Quote:Original post by zhugel_007
Hi all,

I have a quick question of normal map. As I know, normal map (not bump map) uses 3 channels. red and green channel are for binormal and tangent. what is blue channl for? Normal could be calculated from the binormal and tangent, right?


You're correct in saying it should be possible to calculate the third component of the vector from the other two - and while I believe there are some DX image formats that do this, by and large, you don't want to be paying this hit at runtime (don't forget there's a sqrt in there!) - so the normal map usually stores all three normal components.

If you do compress the normal down to two channels, I think most engines usually choose to store the normal and tangent (and calculate the binormal).

There's no rule which forces you to use particular colours for particular channels - but usually, if the normal map is storing world or object space values, RGB is usually XYZ. Tangent space normal maps are a little different. Blue is "up" (i.e. off the surface) and R and G are the tangent and binormal. But you'll need to be aware of which coordinate system (left/right handed) to use.
That make sense.
Thanks for all your answers!
:)
if you have the x and y values in the texture, to make the z channel you can just use Normalize() in the pixel shader, like normalize(float3(normr, normg, 0.08f).

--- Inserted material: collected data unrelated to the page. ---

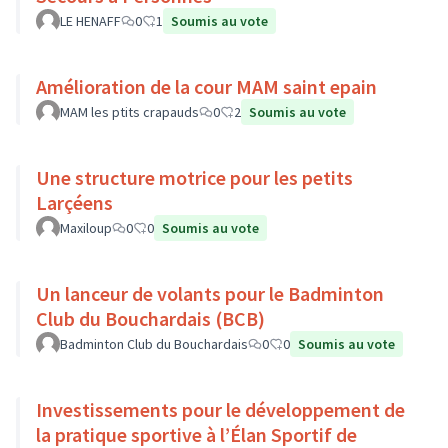
LE HENAFF
0
1
Soumis au vote
Amélioration de la cour MAM saint epain
MAM les ptits crapauds
0
2
Soumis au vote
Une structure motrice pour les petits
Larçéens
Maxiloup
0
0
Soumis au vote
Un lanceur de volants pour le Badminton
Club du Bouchardais (BCB)
Badminton Club du Bouchardais
0
0
Soumis au vote
Investissements pour le développement de
la pratique sportive à l’Élan Sportif de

That gives you the z channel. So one could pack 2 normal maps into a single rgba texture.
If understand correctly, world/object space normal map are using three channels and tangent space normal map is using 2 channels? If there is not much performance penalty by using 2 channels as Matt said, what is the benefit by using world/object space normal map?
The advantage of using world space normal maps means you don't have to do the matrix math to transform world space light vectors into tangent space.. this saves vertex or pixel processing time. However, it also means you can't transform the positions of your geometry, or use tiling in your normal map; this means world space normal maps are almost never used in applications like games.

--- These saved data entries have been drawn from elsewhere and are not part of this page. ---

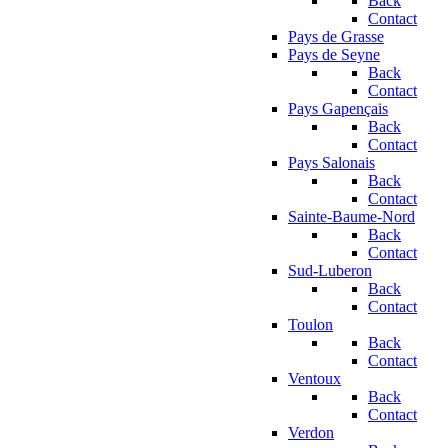
Back
Contact
Pays de Grasse
Pays de Seyne
Back
Contact
Pays Gapençais
Back
Contact
Pays Salonais
Back
Contact
Sainte-Baume-Nord
Back
Contact
Sud-Luberon
Back
Contact
Toulon
Back
Contact
Ventoux
Back
Contact
Verdon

Just to clarify some things in case there is confusion: "tangent", "binormal"(or bitangent), and "normal" are each 3-component vectors. The normal map defines a single 3-vector which is a normal in world or tangent space. It does require 3 components, x,y,z. You can generate the 3rd component, z, in a shader using the normalize function, but I don't know if this works in a world space normal. Most applications use rgb tangent space normal maps.
Generating the z component of a normal vector works in tangent space because in tangent space, z is always positive. If it was world/object space, you would need to know the sign of the z component.
Quote:Original post by Matt Aufderheide
if you have the x and y values in the texture, to make the z channel you can just use Normalize() in the pixel shader, like normalize(float3(normr, normg, 0.08f).

That gives you the z channel. So one could pack 2 normal maps into a single rgba texture.


Ummm, is that really correct? I don't think I've ever seen that done. We re-construct Z in our tangent-space normal maps, but we do the much more common sqrt(1-dot(xy,xy)).

Using normalize like you're suggesting would involve scaling all of the values you put into the normal map so that you get the correct results out. And that constant that you pick as Z affects the amount of precision you can encode. For very skewed normals, it won't work at all, because the X and Y encoded in the normal map would need to have magnitude greater than one.
To skip another instruction you can use partial derivative normal maps. The idea is to store the paritial derivate of the normal in two channels of the map like this

dx = (-nx/nz);
dy = (-ny/nz);

Then you can reconstruct the normal like this:

nx = -dx;
ny = -dy;
nz = 1;
normalize(n);

The advantage is that you do not have to scale (*2)and bias (-1), so you can skip one instruction in each pixel shader that uses normal maps.
This is especially cool on the PS3 while on the XBOX 360 you can also create a custom texture format to let the texture fetch unit do the scale and bias.
More details can be found at

http://www.insomniacgames.com/tech/articles/1108/files/Ratchet_and_Clank_WWS_Debrief_Feb_08.pdf

Look for Partial Derivative Normal Maps.